障害のある子どもたちに水泳の楽しさを伝えたい

前村智志(水泳/タッパー)
水泳の鹿児島県選手団として参加する前村智志さん。大会ではスケジュール管理や選手の体調管理などの業務を担いながら、視覚障害の選手がゴールやターンの際に壁が近づいていることをバーで叩いて教える“タッパー”も兼務。

前村智志さん:イメージ

「選手に壁の位置を知らせることを“タッピング”といい、その役割をする人が“タッパー”です。私の息子も障害者で水泳選手として参加しており、昨年は保護者で“介助”として同行していましたが、監督からのお誘いで初めてタッパーを担当しました。相手に知らせるタイミングは選手ごとに違って、少し手前がいい選手もいれば、ゴール直前で叩いて欲しい選手もいます。いま考えれば、もう少し準備時間が欲しかったですね。選手へのサポートに関しては、練習の成果を出してもらうことが結果に繋がりますので、大会にはリラックスして挑んでもらえるように心掛けています。
残念ながら鹿児島県での障害者スポーツの認知度はまだ低く、かごしま大会を機に障害のある子どもたちに水泳に興味を持ってもらえたらと思います。大会の競技役員には県内各地で水泳の指導をされている方が多いので、それぞれのエリアで障害者水泳を盛り上げてくれるでしょうし、新しい大会の相談などもあるようなので大会レガシーを活かして欲しいですね」

大会を“ささえて”くれた人たちにまた関わって欲しい

永山大輔(水泳/入退水時の介助)
スタート前の選手をプールに入水できるように介助し、ゴールした後にプールから出る選手を手助けする役割を担う永山大輔さん。
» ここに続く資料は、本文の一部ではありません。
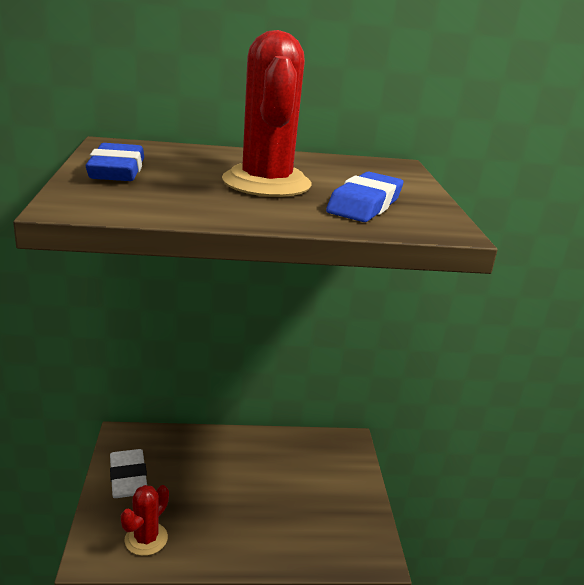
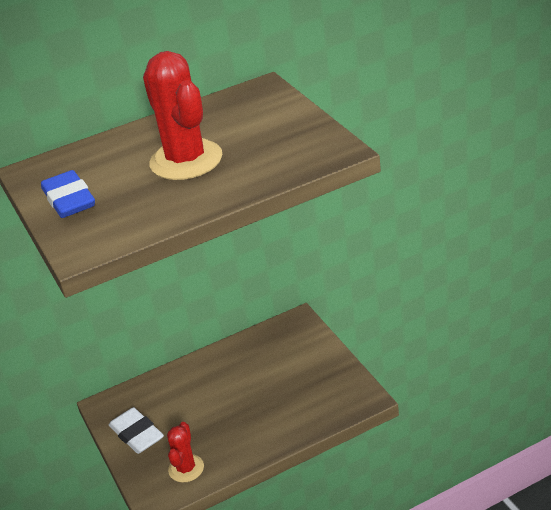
camera: 15 degrees left, 10 degrees up
(364, 205) = (270, 151): blue eraser -> none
自身も学生時代は水泳のアスリートとして活躍を続け、現在は特別支援学校に勤めています。

永山大輔さん:イメージ

「ふだん相手にしている児童生徒とは違い、1人のアスリートとして選手の気持ちを大事にしながら接しています。選手が自ら行動できるために“介助というよりも補助”という考えです。私も一応アスリートだったので、1人1人レースへの入り方が違うことを理解しています。スタートからレースへの気持ちをつくる途中で邪魔にならないように心掛けています。
鹿児島県では県の障害者スポーツ大会が開催されていますが、かごしま大会のような全国大会は滅多にありません。そのため、競技補助員として高校生の水泳部、競技役員として健常者レースの審判など、障害者水泳と接点のなかった人たちが数多く協力してくれました。かごしま大会での経験から、障害者スポーツも面白いなと思って興味を持ってくれる人が増えるとことを願っています」

まとめ

「かごしま大会」では、「心のバリアフリー」を推進する観点からさまざまな取組が行われ、数多くのボランティアによってささえられながら無事に閉幕となりました。大会後、塩田康一鹿児島県知事は「競技運営の補助を高校生に、選手団サポートボランティアを大学・短大等の学生にお願いするなど、鹿児島の未来を担う若い世代に参加していただき、鹿児島の若者が障害のある方々と親しく接する機会を設けることができたと考えています」とコメントを寄せており、若い世代に障害者スポーツの魅力、大会レガシーの継承が行われたのではないでしょうか。
スポーツ庁では、障害の有無に関わらず、すべての人が個々の力を発揮できる、スポーツを通じた共生社会の実現と、それぞれのライフステージにおいて最高の能力を発揮できるライフパフォーマンスの向上に向けた取組を推進していきます。